Elle a donc été écouté puisqu'on a appris en décembre dernier que Parlement avait donné son feu vert au projet de budget et promis une rallonge financière pour le programme de mobilité étudiante. Mais si une solution a été trouvée à moyen terme, au final seul le financement 2013-2014 a été approuvé. Or la Commission européenne a aussi proposé de fusionner l’ensemble des programmes éducatifs pour la période 2014-2020 au sein du projet "Erasmus pour Tous" qui a pour ambition de faire passer les dépenses de mobilité pour les jeunes de 0,7 % à 1,6 % du budget de l'Union Européenne.

Si la pénurie de fonds persiste, les universités et les établissements d’enseignement supérieur risquent de diminuer le nombre de places disponibles pour les années futures, ou baisser le montant des bourses, ce qui signifie que les étudiants issus de milieux défavorisés ne pourront pas participer au programme.

Quelques chiffres

  • Plus grand nombre d'étudiants partis : En 2010-2011, c’est d’Espagne que provenait le plus grand nombre d’étudiants partis effectuer à l’étranger une période aussi bien d’études que de stage (36 183), ce pays étant suivi par la France (31 747) et l’Allemagne (30 274).
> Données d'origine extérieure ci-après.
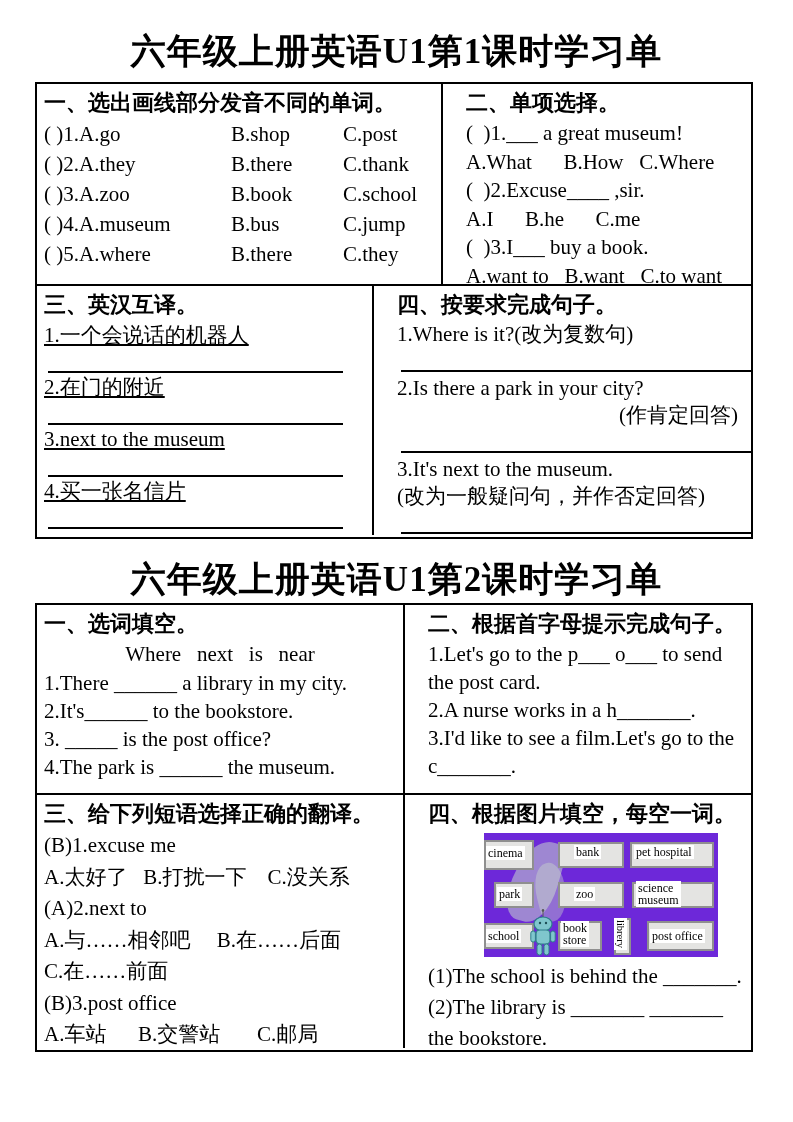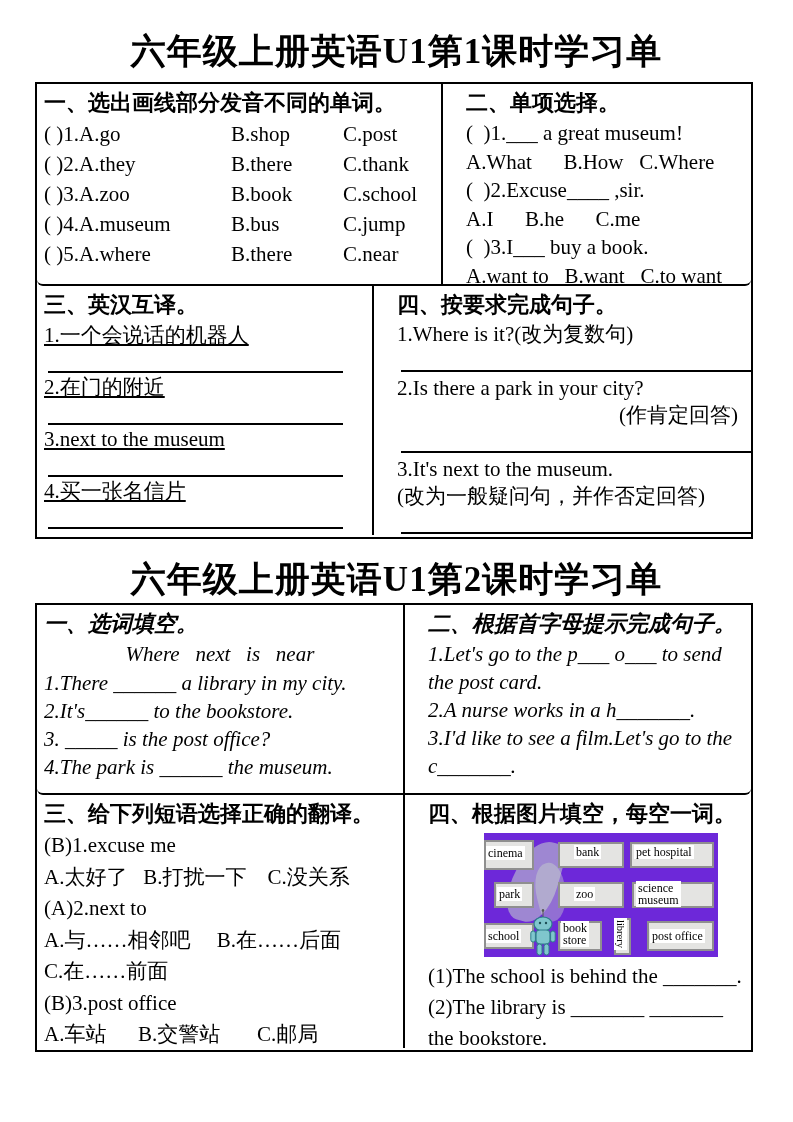--- a/index.html
+++ b/index.html
@@ -10,25 +10,25 @@
   }
   .title {
     position:absolute; left:0; width:100%; text-align:center;
     font-size:35px; font-weight:bold; letter-spacing:1px; white-space:nowrap;
   }
   .title1 { top:28px;text-align:center; }
   .title2 { top:556px; }
   .tbl { position:absolute; left:35px; width:718px; border:2px solid #000; box-sizing:border-box; background:#fff; }
   .tbl1 { top:82px; height:457px; }
   .tbl2 { top:603px; height:449px; }
-  .row { display:flex; width:100%; box-sizing:border-box;border-radius:6px; }
+  .row { display:flex; width:100%; box-sizing:border-box; }
   .row-top { border-bottom:2px solid #000; }
   .r1a { height:202px; }
   .r1b { height:249px; }
-  .r2a { height:190px;font-style:italic; }
+  .r2a { height:190px; }
   .r2b { height:253px; }
   .cell { box-sizing:border-box; padding:3px 7px; overflow:hidden; position:relative; }
   .cell-l { border-right:2px solid #000; }
   .cA { width:406px; }
   .cC { width:337px; }
   .cE { width:368px; }
   .cG { width:368px; }
   .cell-r { flex:1;padding-left:23px; }
   .hdr { font-weight:bold; font-size:22px; line-height:32px; white-space:pre-wrap; }
   .optrow { display:flex; font-size:21px; line-height:30px; }
@@ -86,21 +86,21 @@
           <span class="col-c">C.school</span>
         </div>
         <div class="optrow">
           <span class="col-a">(  )4.A.museum</span>
           <span class="col-b">B.bus</span>
           <span class="col-c">C.jump</span>
         </div>
         <div class="optrow">
           <span class="col-a">(  )5.A.where</span>
           <span class="col-b">B.there</span>
-          <span class="col-c">C.near</span>
+          <span class="col-c">C.they</span>
         </div>
       </div>
       <div class="cell cell-r">
         <div class="hdr">二、单项选择。</div>
         <div class="mline">(  )1.___ a great museum!</div>
         <div class="mline">A.What      B.How   C.Where</div>
         <div class="mline">(  )2.Excuse____ ,sir.</div>
         <div class="mline">A.I      B.he      C.me</div>
         <div class="mline">(  )3.I___ buy a book.</div>
         <div class="mline">A.want to   B.want   C.to want</div>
  • Pays d'accueil : Pour avoir été choisie par 37 432 étudiants Erasmus, l’Espagne a également été le pays d’accueil le plus prisé, devant la France (27 722) et le Royaume Uni (24 733). Le RoyaumeUni a accueilli deux fois plus d’étudiants (24 474) qu’il n’en a envoyé à l’étranger (12 833). Pour la plupart, les pays ont envoyé à l’étranger plus d’étudiants qu’ils n’en ont accueilli. Le meilleur équilibre entre les étudiants accueillis et ceux partant dans un autre pays a été enregistré en Slovénie, suivie de l’Espagne et des Pays Bas.
  • Établissements participants : 3 040 établissements d’enseignement supérieur ont vu en leur sein des étudiants participer à un échange au titre de la mobilité, ce qui représente une augmentation de 6,6 % par rapport à l’année précédente.
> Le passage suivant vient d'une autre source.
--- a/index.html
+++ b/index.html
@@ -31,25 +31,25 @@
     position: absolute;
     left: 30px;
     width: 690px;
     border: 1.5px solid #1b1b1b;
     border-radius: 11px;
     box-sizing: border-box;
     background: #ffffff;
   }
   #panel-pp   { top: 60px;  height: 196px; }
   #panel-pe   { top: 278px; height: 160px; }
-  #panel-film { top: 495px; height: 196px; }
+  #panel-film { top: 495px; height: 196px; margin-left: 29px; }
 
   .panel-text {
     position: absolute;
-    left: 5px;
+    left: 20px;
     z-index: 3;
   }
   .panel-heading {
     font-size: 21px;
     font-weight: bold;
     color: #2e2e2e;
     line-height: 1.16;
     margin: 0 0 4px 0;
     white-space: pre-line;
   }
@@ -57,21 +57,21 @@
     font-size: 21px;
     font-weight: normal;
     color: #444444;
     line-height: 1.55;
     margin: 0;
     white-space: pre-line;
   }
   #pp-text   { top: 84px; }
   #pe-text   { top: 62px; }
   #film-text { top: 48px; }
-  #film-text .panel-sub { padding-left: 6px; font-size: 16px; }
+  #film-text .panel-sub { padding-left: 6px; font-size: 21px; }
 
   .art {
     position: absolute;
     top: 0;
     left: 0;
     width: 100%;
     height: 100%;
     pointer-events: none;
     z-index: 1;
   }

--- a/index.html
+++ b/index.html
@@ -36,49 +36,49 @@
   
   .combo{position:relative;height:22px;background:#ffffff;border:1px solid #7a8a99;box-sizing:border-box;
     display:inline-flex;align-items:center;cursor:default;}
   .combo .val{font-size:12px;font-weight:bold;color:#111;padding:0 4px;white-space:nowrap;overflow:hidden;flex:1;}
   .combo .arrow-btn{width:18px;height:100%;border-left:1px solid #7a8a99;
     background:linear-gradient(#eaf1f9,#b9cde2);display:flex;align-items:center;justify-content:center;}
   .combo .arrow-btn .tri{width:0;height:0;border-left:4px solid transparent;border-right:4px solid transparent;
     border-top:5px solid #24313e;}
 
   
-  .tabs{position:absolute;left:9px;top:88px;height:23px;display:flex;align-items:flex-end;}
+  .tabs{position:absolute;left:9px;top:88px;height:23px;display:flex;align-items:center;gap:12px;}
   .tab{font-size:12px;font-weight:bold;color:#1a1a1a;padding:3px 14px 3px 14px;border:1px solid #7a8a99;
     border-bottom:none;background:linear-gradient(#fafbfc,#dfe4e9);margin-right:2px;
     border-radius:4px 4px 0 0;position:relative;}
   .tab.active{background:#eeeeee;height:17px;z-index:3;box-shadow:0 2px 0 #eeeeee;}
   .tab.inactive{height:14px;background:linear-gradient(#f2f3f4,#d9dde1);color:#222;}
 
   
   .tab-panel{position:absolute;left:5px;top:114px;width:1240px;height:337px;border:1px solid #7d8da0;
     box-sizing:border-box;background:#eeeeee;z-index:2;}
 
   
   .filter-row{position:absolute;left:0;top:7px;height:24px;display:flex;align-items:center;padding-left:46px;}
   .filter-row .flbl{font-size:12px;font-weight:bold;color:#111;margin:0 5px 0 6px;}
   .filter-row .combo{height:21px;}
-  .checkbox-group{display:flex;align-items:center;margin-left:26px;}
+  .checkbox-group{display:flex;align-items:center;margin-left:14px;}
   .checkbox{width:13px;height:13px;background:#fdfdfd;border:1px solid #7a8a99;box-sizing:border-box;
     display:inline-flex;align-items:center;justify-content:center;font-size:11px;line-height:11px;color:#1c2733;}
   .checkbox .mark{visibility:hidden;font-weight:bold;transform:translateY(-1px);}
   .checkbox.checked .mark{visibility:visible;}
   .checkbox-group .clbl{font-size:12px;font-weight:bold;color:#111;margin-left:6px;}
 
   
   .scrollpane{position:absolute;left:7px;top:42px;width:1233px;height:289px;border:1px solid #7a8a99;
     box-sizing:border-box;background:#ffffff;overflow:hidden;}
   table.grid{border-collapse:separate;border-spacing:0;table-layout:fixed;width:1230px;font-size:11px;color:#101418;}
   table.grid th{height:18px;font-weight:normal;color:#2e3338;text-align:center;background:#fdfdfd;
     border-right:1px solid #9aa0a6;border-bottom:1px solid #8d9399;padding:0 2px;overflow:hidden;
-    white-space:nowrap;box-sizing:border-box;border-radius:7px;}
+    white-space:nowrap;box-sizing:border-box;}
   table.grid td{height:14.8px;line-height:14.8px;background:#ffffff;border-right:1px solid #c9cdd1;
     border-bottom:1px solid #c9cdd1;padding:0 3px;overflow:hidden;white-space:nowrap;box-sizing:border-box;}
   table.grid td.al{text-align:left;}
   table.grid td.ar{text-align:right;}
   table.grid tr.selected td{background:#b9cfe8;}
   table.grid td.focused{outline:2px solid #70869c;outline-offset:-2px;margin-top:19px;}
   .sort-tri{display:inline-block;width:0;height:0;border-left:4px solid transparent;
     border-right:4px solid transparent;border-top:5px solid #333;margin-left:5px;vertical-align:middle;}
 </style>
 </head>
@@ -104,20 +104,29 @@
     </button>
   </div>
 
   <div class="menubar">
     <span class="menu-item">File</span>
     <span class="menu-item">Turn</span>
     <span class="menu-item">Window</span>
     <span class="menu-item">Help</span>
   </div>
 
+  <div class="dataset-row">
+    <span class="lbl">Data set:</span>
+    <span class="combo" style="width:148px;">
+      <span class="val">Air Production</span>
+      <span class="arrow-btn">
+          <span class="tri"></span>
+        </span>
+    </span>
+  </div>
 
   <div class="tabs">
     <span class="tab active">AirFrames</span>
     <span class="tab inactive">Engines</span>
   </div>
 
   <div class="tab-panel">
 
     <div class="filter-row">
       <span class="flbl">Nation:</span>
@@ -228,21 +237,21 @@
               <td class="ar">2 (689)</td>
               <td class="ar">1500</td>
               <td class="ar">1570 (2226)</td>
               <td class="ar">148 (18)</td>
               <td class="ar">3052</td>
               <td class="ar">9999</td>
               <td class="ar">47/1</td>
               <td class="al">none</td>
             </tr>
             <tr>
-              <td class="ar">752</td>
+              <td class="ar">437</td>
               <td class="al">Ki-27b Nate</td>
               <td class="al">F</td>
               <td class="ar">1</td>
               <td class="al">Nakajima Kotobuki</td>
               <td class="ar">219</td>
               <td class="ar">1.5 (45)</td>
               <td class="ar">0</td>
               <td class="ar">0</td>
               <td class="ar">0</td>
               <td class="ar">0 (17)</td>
  • Bénéficiaires : On peut estimer qu’approximativement 4,5 % de l’ensemble des étudiants européens ont bénéficié d’une bourse Erasmus à un moment donné de leurs études supérieures.Sur ce total, 67 % préparaient une licence, 28 % un master, 1 % un doctorat et 4 % suivaient un cycle d’études court.
  • Secteur : Le gros des étudiants ayant effectué un stage Erasmus faisait des études en sciences sociales, de commerce ou de droit (26,6 %); puis venaient les étudiants en sciences humaines et en arts (17,1 %), qui représentaient la plus forte population de stagiaires au cours de l’année universitaire précédente, et ensuite les jeunes faisant des études agricoles ou vétérinaires (15,4 %), dont le nombre était huit fois supérieur à celui de l’année antérieure.